Inhibition of [³H]DA uptake was conducted as previously described,²² utilizing a striatal synaptic vesicle preparation. Briefly, rat striata were homogenized with 10 up and down strokes of a Teflon pestle homogenizer (clearance ~ 0.003″) in 14 ml of 0.32 M sucrose solution. Homogenate was centrifuged (2,000 g for 10 min at 4°C), and the resulting supernatant was centrifuged again (10,000 g for 30 min at 4°C). The pellet was resuspended in 2 ml of 0.32 M sucrose solution and subjected to osmotic shock by adding 7 ml of ice-cold water to the preparation, followed by the immediate restoration of osmolarity by adding 900 μl of 0.25M HEPES buffer and 900 μL of 1.0 M potassium tartrate solution. Samples were centrifuged (20,000 g for 20 min at 4°C), and the resulting supernatant was centrifuged again (55,000 g for 1 hr at 4°C), followed by the addition of 100 μL of 10 mM MgSO4, 100 μL of 0.25 M HEPES and 100 μL of 1.0 M potassium tartrate solution prior to the final centrifugation (100,000 g for 45 min at 4°C). The final pellet was resuspended in 2.4 mL of assay buffer (25 mM HEPES, 100 mM potassium tartrate, 50 μM EGTA, 100 μM EDTA, 1.7 mM ascorbic acid, 2 mM ATP-Mg²⁺, pH 7.4). Aliquots of the vesicular suspension (100 μL) were added to tubes containing assay buffer, various concentrations of inhibitor (0.1 nM - 10 mM) and 0.1 μM [³H]DA in a final volume of 500 μL. Nonspecific uptake was determined in the presence of Ro4-1284 (10 μM). Reactions were terminated by filtration, and radioactivity retained by the filters was determined by liquid scintillation spectroscopy (Liquid scintillation analyzer; PerkinElmer Life and Analytical Sciences, Boston, MA).

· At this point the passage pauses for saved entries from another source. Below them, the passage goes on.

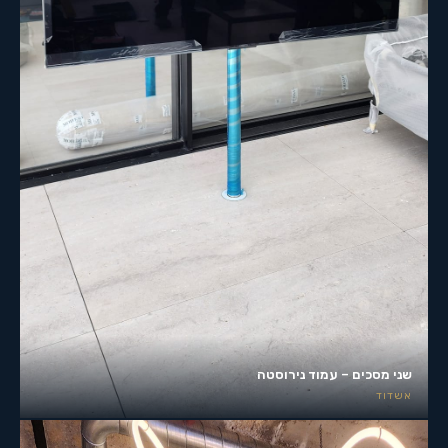
שני מסכים – עמוד נירוסטה
אשדוד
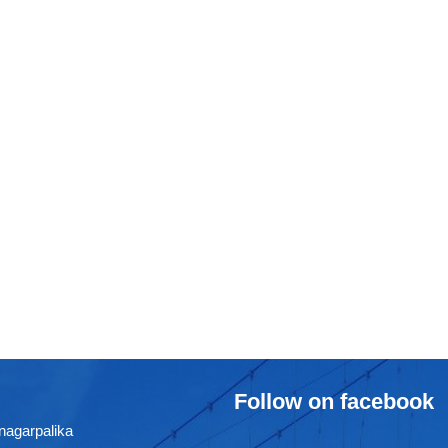
Follow on facebook
nagarpalika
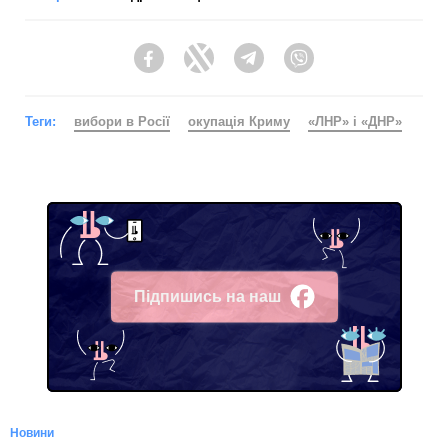
Facebook
Twitter
Telegram
Viber
Теги:
вибори в Росії
окупація Криму
«ЛНР» і «ДНР»
Підпишись на наш
Facebook
Новини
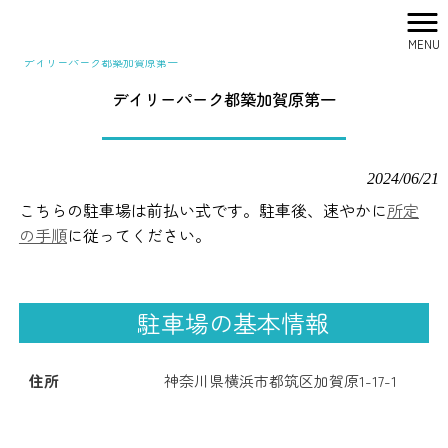
MENU
株式会社シティリサーチ HOME
>
駐車場一覧
>
デイリーパーク都築加賀原第一
デイリーパーク都築加賀原第一
2024/06/21
こちらの駐車場は前払い式です。駐車後、速やかに
所定
の手順
に従ってください。
駐車場の基本情報
住所
神奈川県横浜市都筑区加賀原1-17-1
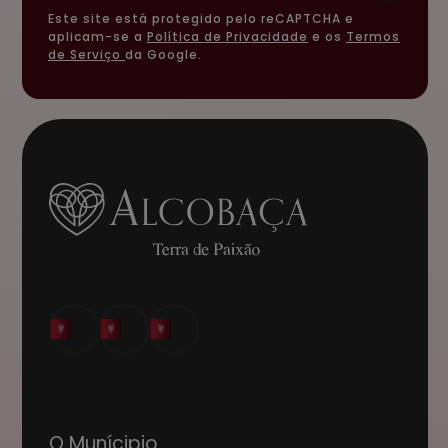
Este site está protegido pelo reCAPTCHA e
aplicam-se a
Política de Privacidade
e os
Termos
de Serviço
da Google.
O Munícipio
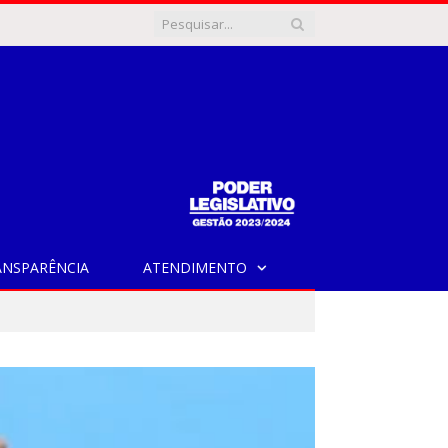
ANSPARÊNCIA
ATENDIMENTO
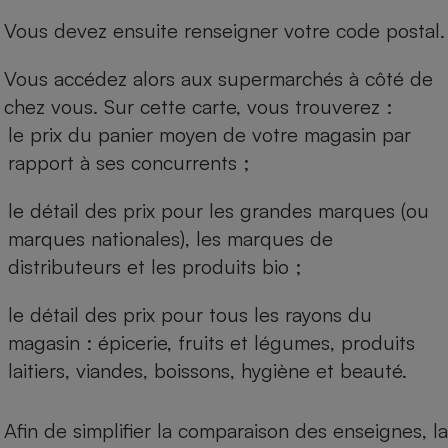
Vous devez ensuite renseigner votre code postal.
Vous accédez alors aux supermarchés à côté de
chez vous. Sur cette carte, vous trouverez :
le prix du panier moyen de votre magasin par
rapport à ses concurrents ;
le détail des prix pour les grandes marques (ou
marques nationales), les marques de
distributeurs et les produits bio ;
le détail des prix pour tous les rayons du
magasin : épicerie, fruits et légumes, produits
laitiers, viandes, boissons, hygiène et beauté.
Afin de simplifier la comparaison des enseignes, la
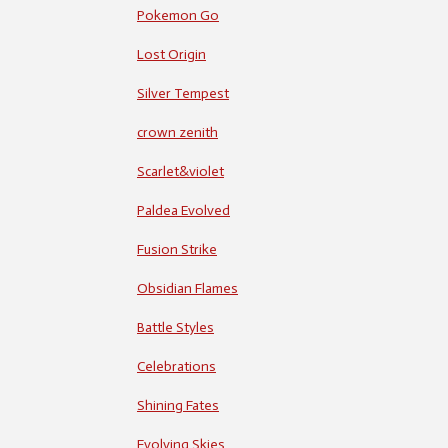
Pokemon Go
Lost Origin
Silver Tempest
crown zenith
Scarlet&violet
Paldea Evolved
Fusion Strike
Obsidian Flames
Battle Styles
Celebrations
Shining Fates
Evolving Skies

In summary, reduction in ring size of the central heterocyclic piperidine ring of GZ-793A has led to the discovery of the 4-methoxy and 4-difluoromethoxy cis-meso-2,5-disubstitued pyrrolidine analogues 11d and 11f. These two analogues showed similar inhibitory potency of [³H]DA uptake into vesicles (Ki = 49 and 45 nM, respectively) when compared to that for GZ-793A (Ki =29 nM), and were the most potent analogues in the series in this assay. Analogue 11f was also the most potent inhibitor of [³H]DTBZ binding in the series (Ki =560 nM), and had a 15-fold greater affinity for this site than GZ-793A (Ki =8.29 μM). Thus, 11d and 11f represent new water-soluble analogues of GZ-793A that inhibit VMAT2 function.

Scheme 1.

Reagents and conditions: a) LiAlH₄, THF, reflux, 24h; b) 2,5 dimethoxy tetrahydrofuran, benzotriazole, 10% aq HCl, rt, 12h: c) Substituted phenethyl magnesium bromides (7a–i), THF, rt, 12h; d) Pd(OH)₂, NH₄HCO₂, MeOH, reflux, 30 min; e) (S)-glycidol, EtOH, reflux, 24h.